Consider the equation of state for an ideal gas:

$$PV = nRT$$

This equation of state is only applicable for a system at equilibrium.

In our previous example, the ideal gas isn't in equilibrium and the pressure of the system wasn't well defined. Therefore, the equation of state for an ideal gas is not applicable; or in other words, there isn't a value of P which can be substituted in the equation of state.

• I think this is the best answer. Strictly speaking you could argue that the "true system" is a function of a massive number of variables and thermodynamic equilibrium is equivalent to a slightly less massive system of nonlinear equations in these variables. But this is antithetical to the philosophy of classical thermodynamics.
– Ian
Apr 17 '17 at 19:03

I just rethought my question and found an answer.

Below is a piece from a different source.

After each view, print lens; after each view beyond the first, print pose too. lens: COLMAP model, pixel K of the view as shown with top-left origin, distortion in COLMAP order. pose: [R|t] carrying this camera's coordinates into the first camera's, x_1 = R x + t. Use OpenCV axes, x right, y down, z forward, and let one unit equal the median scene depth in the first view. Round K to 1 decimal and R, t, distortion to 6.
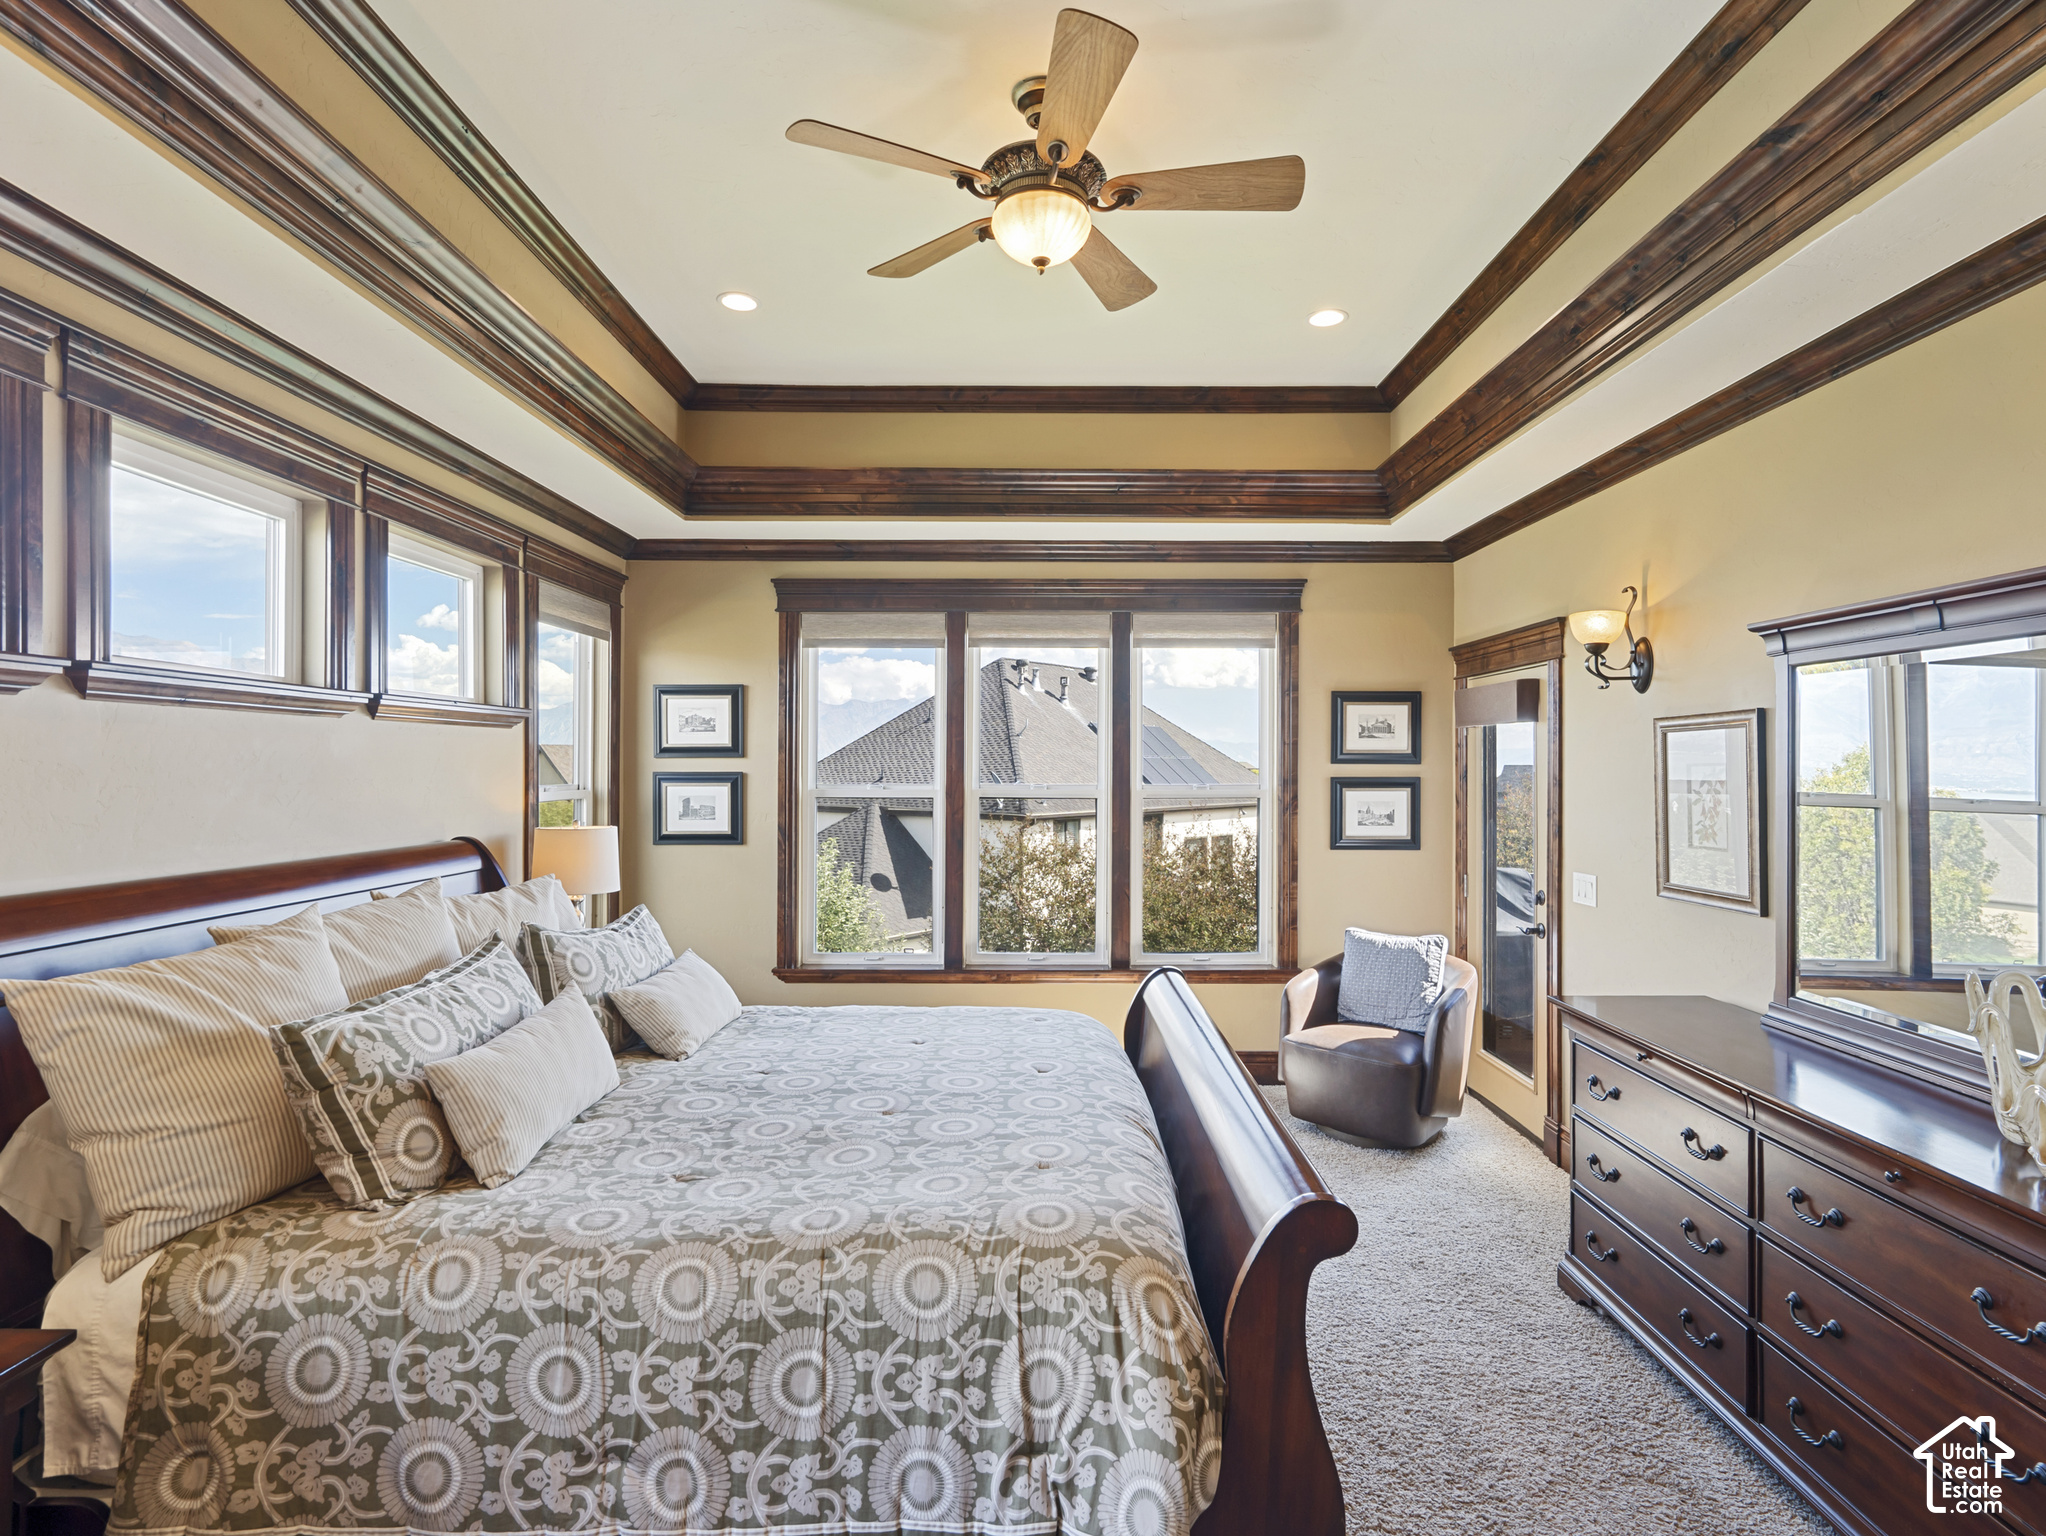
lens RADIAL K [[1044.5, 0, 1037.3], [0, 1044.5, 759.3], [0, 0, 1]] dist [0.003287, 0.001042]
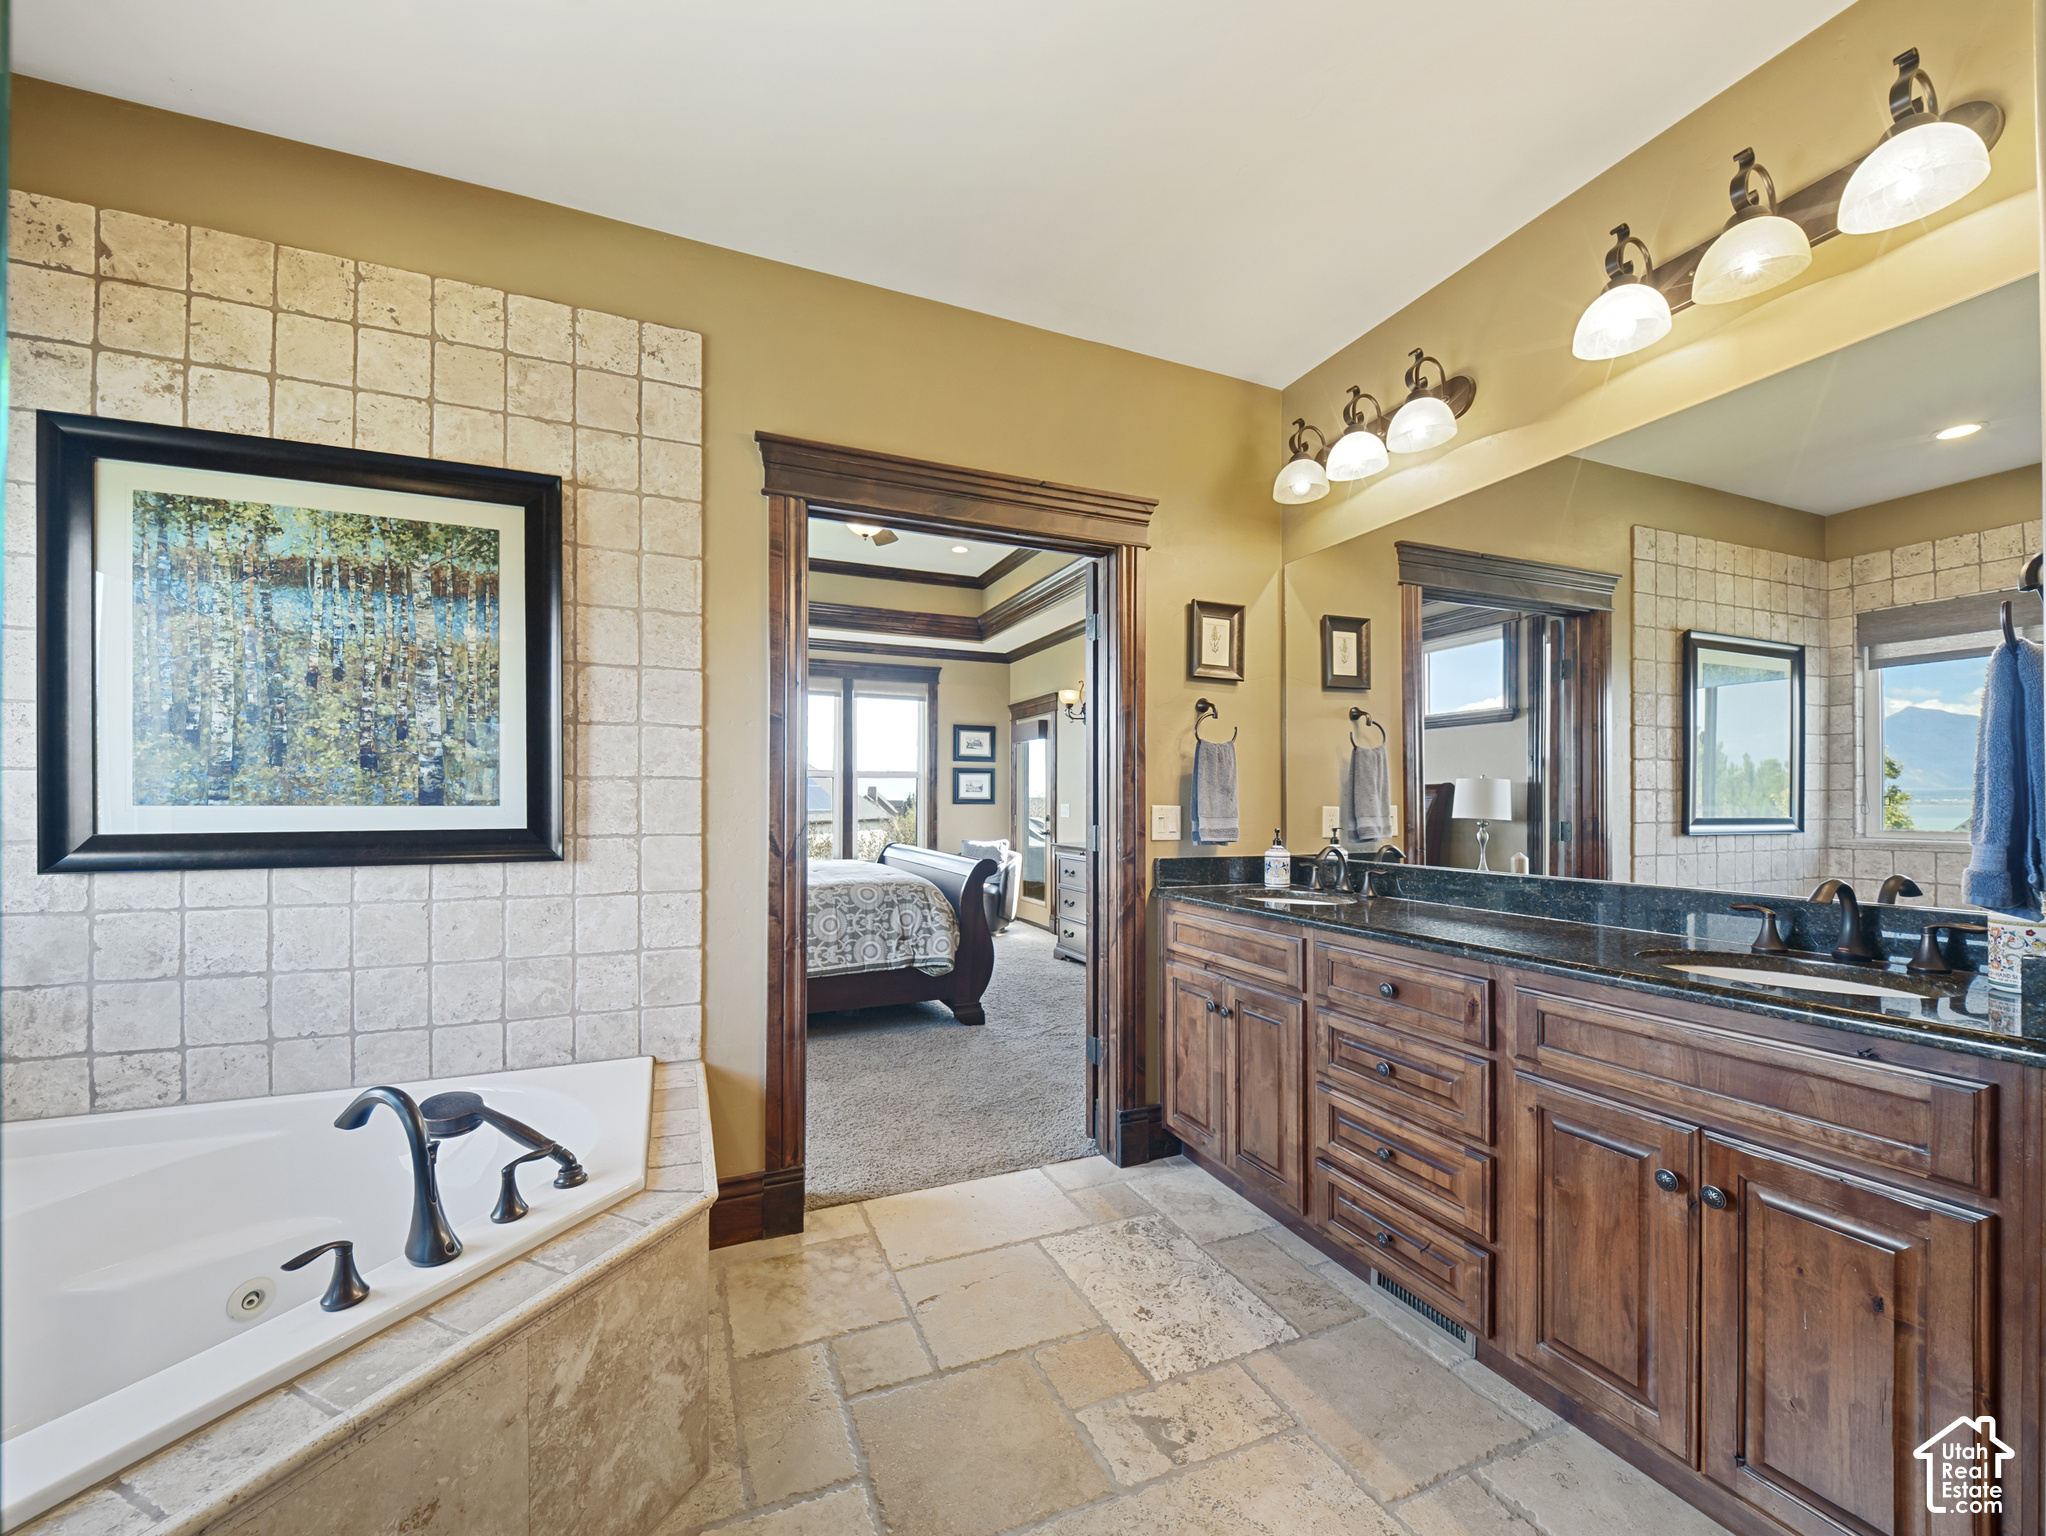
lens RADIAL K [[810.0, 0, 1015.6], [0, 810.0, 788.6], [0, 0, 1]] dist [-0.000117, 0.000015]
pose [[0.918445, 0.005065, 0.395516, -0.244585], [-0.001202, 0.999949, -0.010015, 0.080621], [-0.395547, 0.008723, 0.918404, -0.515767]]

The function $F(a_1,...,a_p)$ has its zeros at such $a_1,...,a_p$ that the system is in thermodynamic equilibrium, by definition.

So even if I can find $a_1(t)$ and $a_2(t)$ such that $F(a_1(t),a_2(t),...,a_p)=0$ it just means that $\{(a_1(t),a_2(t),...,a_p)\,|\quad t\in \mathbb{R_+}\}$ is a set of points in phase space at which system is in equilibrium. In fact this set is a path of a quasistatic process as @Yashas pointed out. So even if there is a state with inconstant parameters for which equation F=0 holds in fact it is a process composed of succeeding equilibrium states.

So the 0th law says now: If systems $(A,B)$, $(B,C)$ and $(A,C)$ are described by functions $F_1(a_1,...,a_p;b_1,...,b_q)$, $F_2(b_1,...,b_q;c_1,...,c_r)$ and $F_3(a_1,...,a_p;c_1,...,c_r)$ respectively and $\{(a_1^*,...,a_p^*;b_1^*,...,b_q^*)\}$, $\{(b_1^*,...,b_q^*;c_1^*,...,c_r^*)\}$ are sets of zeros of $F_1$ and $F_2$ respectively, then $\{(a_1^*,...,a_p^*;c_1^*,...,c_r^*)\}$ is a set of zeros of $F_3$.

Your question may be largely related to the Coarse graining method, which is "aim at simulating the behavior of complex systems using their coarse-grained (simplified) representation".

In my view, in nonequilibrium conditions, the definition of some parameters is no longer suitable in the coarse-grained model. Consider a pot of heated water with a distribution of temperature, which means in different positions the temperature varies. So how to define a temperature of the system of that pot of water?

EDIT: I try to make it more clear:

1. "A macroscopic property of a system is, in general, obtained from the exact state after a coarse graining. Properties such as the internal energy, temperature, pressure etc. are examples of such macroscopic properties and they all have to be understood as (derived from) coarse grained variables."

In general, we prefer using coarse-grained variables in the study of a thermal system mainly for two reasons:

• simplicity: instead of describing the microstate with 6N variables ($\vec{x_i}$,$\vec{p_i}$), one can describe its macrostate physically using the coarse-grained variables.
• measurement: any predicting result should be compared that of a well-designed experiment, in which coarse-grained variables provide bridges over these gaps.
2. I agree with your idea that one can find coarse-grained variables $\alpha_1(t)$ and $\alpha_2{t}$ which satisfy the equation: $$F(\alpha_1(t), \alpha_2(t),...,\alpha_p) = 0$$ Yet it is more like an evolving equation, rather than a state equation.

What's more, take care of these coarse-grained variables $\alpha_1(t)$ and $\alpha_2(t)$ you defined. Whether the introduction of these variables simplifies your research? Or can they be measured in our experiment nowadays, or in the future?